Musson’s first solo exhibition at New York’s Salon 94, which represents him, furthered his agenda of humor in context. Exiting the Internet for the white-walled cavern of Salon 94 Bowery, his 2012 exhibition, “Halcyon Days,” featured riffs on large-scale, white male Abstract Expressionist tropes. The “paintings,” reminiscent of Pollocks most obviously, didn’t use paint at all. Musson created them by deconstructing vintage Coogi sweaters, a cultural symbol of black affluence, and sewing them back together into massive, bizarrely colorful, stretched works. The comedy of colliding icons of black wealth with objects from the white luxury economy pushed forward a bold premise: the comedian who critically understands the site of capital exchange can access that site without playing by the audience’s rules. The works in “Halcyon Days” didn’t need Musson’s Internet fans or Jerry Saltz to show up to the opening to be funny, but the fact that they did made them even funnier.
Countless other examples of site-specific comedy exist. At Interstate Projects in Bushwick in 2012, Rachel de Joode invited several artists to do performance-related works for a night called “Important Things.” Two of them, Dora Budor and Maja Cule, took the descriptions of performances submitted by the other artists and contacted Skype-based dream interpreters, claiming that they’d dreamed them. They then projected the awkwardly funny analyses the interpreters provided for the other artists.

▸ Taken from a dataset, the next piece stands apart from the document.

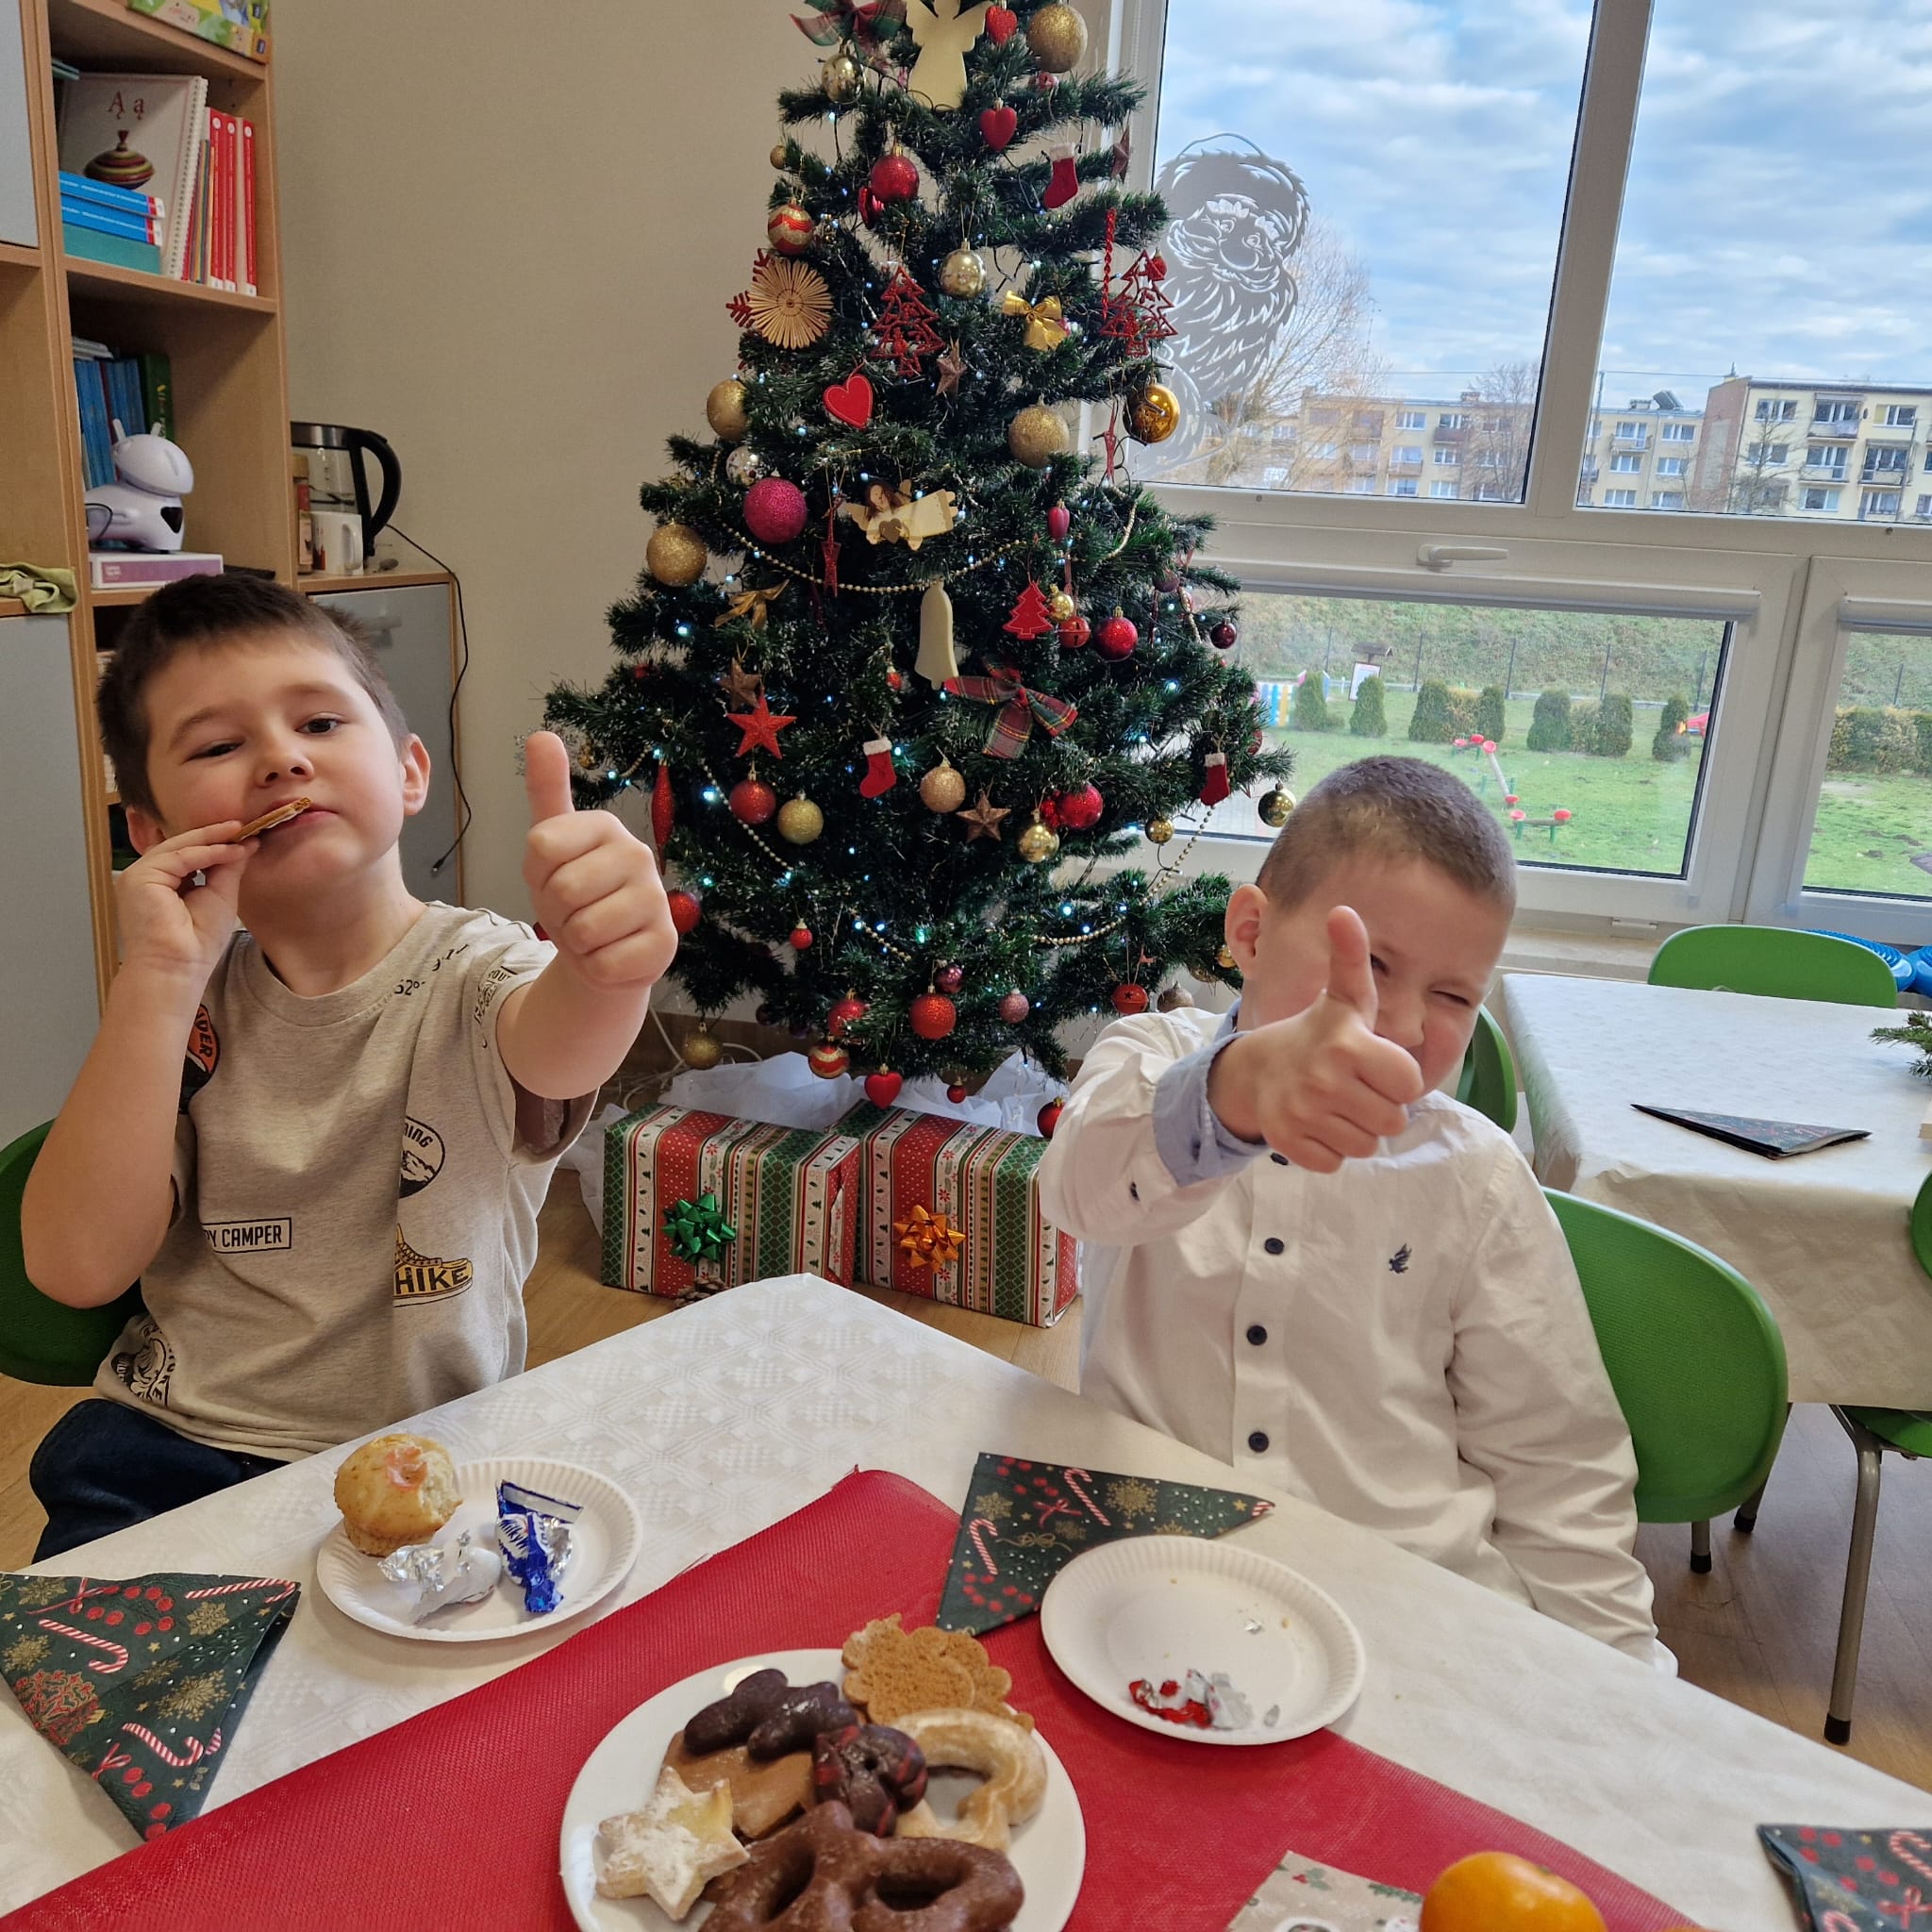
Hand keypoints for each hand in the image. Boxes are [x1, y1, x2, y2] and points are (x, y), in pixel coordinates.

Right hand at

Nandi Loaf creates homemade Slipknot masks that she exhibits on eBay, alongside items being sold by nü-metal super fans and craft hobbyists. Baltimore’s Alan Resnick brilliantly converted the amateur how-to videos on YouTube into comedy with his absurd series “alantutorial,” in which he teaches viewers how to crush a can of Dr. Pepper with slats of wood or how to smoke, among other things. Resnick has also collaborated with Ben O’Brien on an incredibly produced, horrifically funny allergy-ad parody, “Unedited Footage of a Bear,” for the cable network Adult Swim.
What all these examples have in common is an excellent grasp of the specifics of the context in which their comedy is situated. So what if people don’t understand the comedy through documentation on a gallery’s website? They weren’t there. It wasn’t for them. Perhaps what I want to stress here is that those of us making site-specific comedy would do well not to forget the reason we make this work: because it’s fucking funny.
Site-specific comedians, I implore you: when curators want to include you in a group show, insist that the work they saw in your studio was not made for their exhibition. Learn about the other artists in the show. Research the space and the neighborhood where it’s located. Write a new joke. Make a new object or performance. Then, demand that that is what gets shown. It’s obviously not going to work out that way every single time, but let’s agree to quit parachuting our funny works into contexts that deflate their comedy. And never forget that the works require work; you might have to try several versions of the joke. And that’s fine, because you’re making comedy for the site, not just the people who might see it there. Get obsessively local, but stop worrying about the locals.
Endnotes
1. Simon Critchley, On Humour, London, Routledge, 2002, pp. 66-67.